東日本大震災

避難者の中長期的支援へネット設立 県やNPOなど92団体で構成

2013年08月09日
避難者を継続的にサポートすることを確認した「やまがた避難者支援協働ネットワーク」の設立総会=山形市・県村山総合支庁
避難者を継続的にサポートすることを確認した「やまがた避難者支援協働ネットワーク」の設立総会=山形市・県村山総合支庁
 東日本大震災に伴う県内への避難者を中長期的に支援する態勢を構築することを目指し、県、NPO法人など計92団体で構成する「やまがた避難者支援協働ネットワーク」の設立総会が8日、県村山総合支庁で開かれた。岩手、宮城、福島の被災3県が参加しているのが特徴で、メーリングリストや意見交換会で情報を共有し、ニーズに応じた支援を強化することを確認した。

 今月中に各団体の活動報告、イベントの予定などの情報を共有するメーリングリストの運用を開始し、さらに会員を対象に今後の活動に関するアンケートを実施。10月に県内4地域ごとに避難者支援の課題を探る意見交換会を開催し、11月には県全体の統括会議を開く予定。

 避難者のニーズに応えようと、これまでは県、NPO法人、ボランティア団体などが意見交換会や連絡会議を開催してきた。一方、借り上げ住宅の入居期間が延長されたことなどから避難生活は長期化が見込まれ、精神的ケア、子育て、雇用といった避難者のニーズが多様化。こうした状況を踏まえ、今後は被災3県を含めた新ネットワークを中核に、より広域的な情報の共有を目指す。
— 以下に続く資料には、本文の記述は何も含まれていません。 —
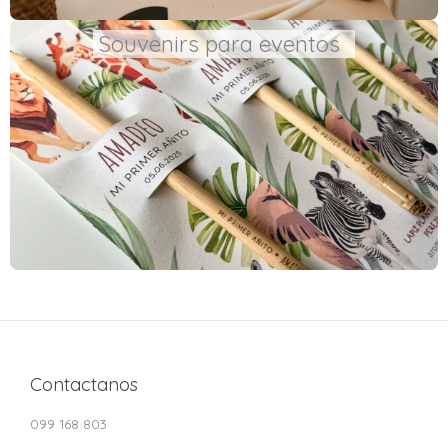
Souvenirs para eventos
Contactanos
099 168 803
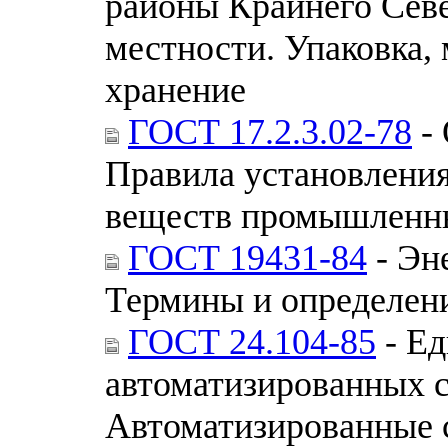
районы Крайнего Севе
местности. Упаковка,
хранение
ГОСТ 17.2.3.02-78
- 
Правила установлени
веществ промышленн
ГОСТ 19431-84
- Эн
Термины и определен
ГОСТ 24.104-85
- Ед
автоматизированных с
Автоматизированные 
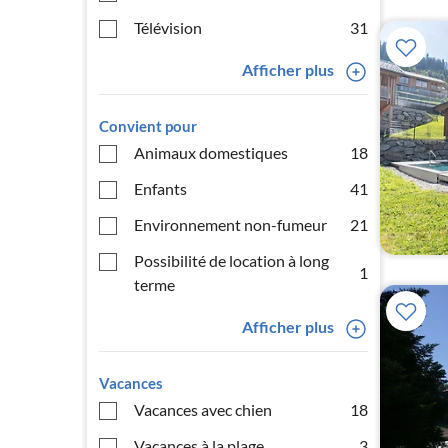
Télévision
31
Afficher plus
Convient pour
Animaux domestiques
18
Enfants
41
Environnement non-fumeur
21
Possibilité de location à long
1
terme
Afficher plus
Vacances
Vacances avec chien
18
Vacances à la plage
3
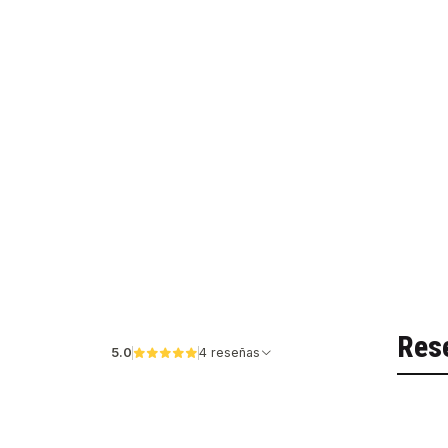
Res
5.0
4 reseñas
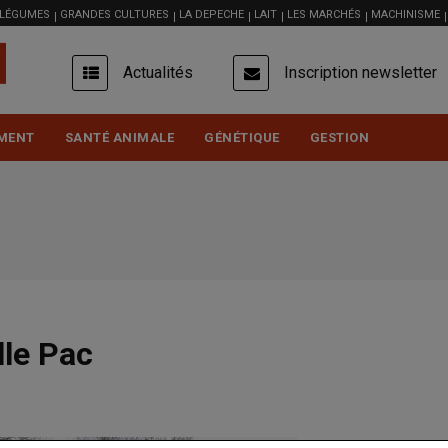
 LÉGUMES
GRANDES CULTURES
LA DEPECHE
LAIT
LES MARCHÉS
MACHINISME
USER
Actualités
Inscription newsletter
ACCOUNT
MENU
MENT
SANTÉ ANIMALE
GÉNÉTIQUE
GESTION
lle Pac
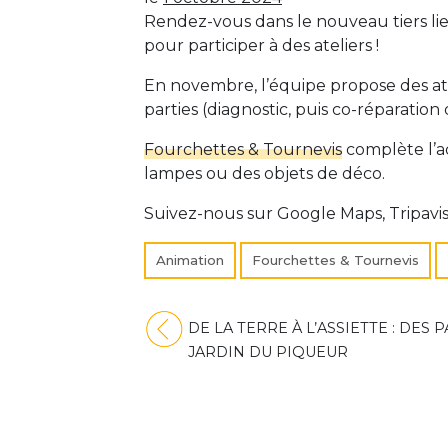
Rendez-vous dans le nouveau tiers li
pour participer à des ateliers !
En novembre, l’équipe propose des atel
parties (diagnostic, puis co-réparation 
Fourchettes & Tournevis
complète l’ac
lampes ou des objets de déco.
Suivez-nous sur Google Maps, Tripavi
Animation
Fourchettes & Tournevis
Navigation
DE LA TERRE À L’ASSIETTE : DES 
JARDIN DU PIQUEUR
de
l’article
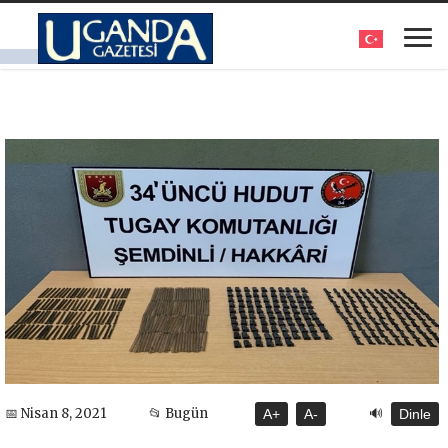
🔊
📅 Nisan 8, 2021
📂 Bugün
A+
A-
Dinle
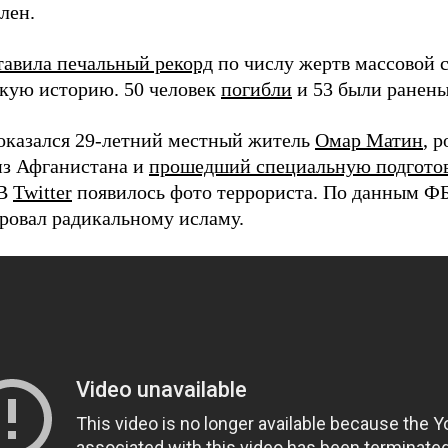
лен.
тавила печальный рекорд
по числу жертв массовой с
кую историю. 50 человек
погибли
и 53 были ранены
оказался 29-летний местный житель
Омар Матин
, 
из Афганистана и
прошедший специальную подгото
 В
Twitter
появилось фото террориста. По данным Ф
ровал радикальному исламу.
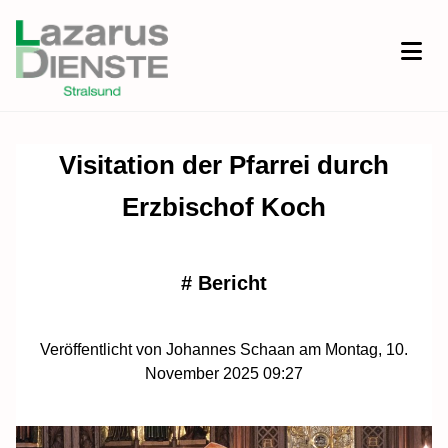
Visitation der Pfarrei durch
Erzbischof Koch
#
Bericht
Veröffentlicht von Johannes Schaan am Montag, 10.
November 2025 09:27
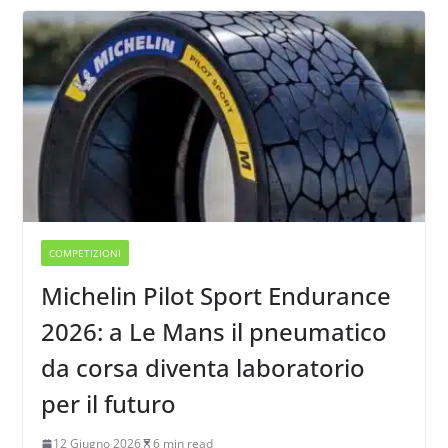
COMPETIZIONI
Michelin Pilot Sport Endurance
2026: a Le Mans il pneumatico
da corsa diventa laboratorio
per il futuro
12 Giugno 2026
6 min read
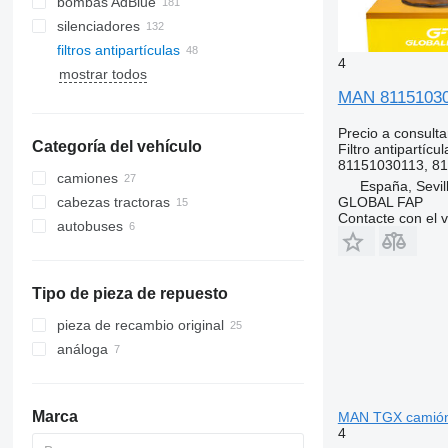
bombas AdBlue
silenciadores
filtros antipartículas
4
mostrar todos
MAN 811510301
Precio a consulta
Categoría del vehículo
Filtro antipartícul
81151030113, 81
camiones
España, Sevil
GLOBAL FAP
cabezas tractoras
Contacte con el 
autobuses
Tipo de pieza de repuesto
pieza de recambio original
análoga
Marca
MAN TGX camió
4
 県内の避難者支援団体、社会福祉協議会、市町村など92団体が参加。県復興・避難者支援室は「組織について周知を図り、参加団体を増やしたい」としている。

 総会の冒頭、吉村美栄子知事は「避難生活が中長期化して先の見通しが立たない中、避難者の経済的・精神的負担が増大している。きめ細かな支援の継続が必要だ」とあいさつした。

 席上、東日本大震災支援全国ネットワーク(東京)の橋本慎吾氏が広域支援ネットワークの重要性をテーマに講演。宮城、福島両県の担当者が復興の現状を報告した。

 本県には1日現在、7974人が避難。うち福島県からの避難者が全国で最も多い約7500人に上る。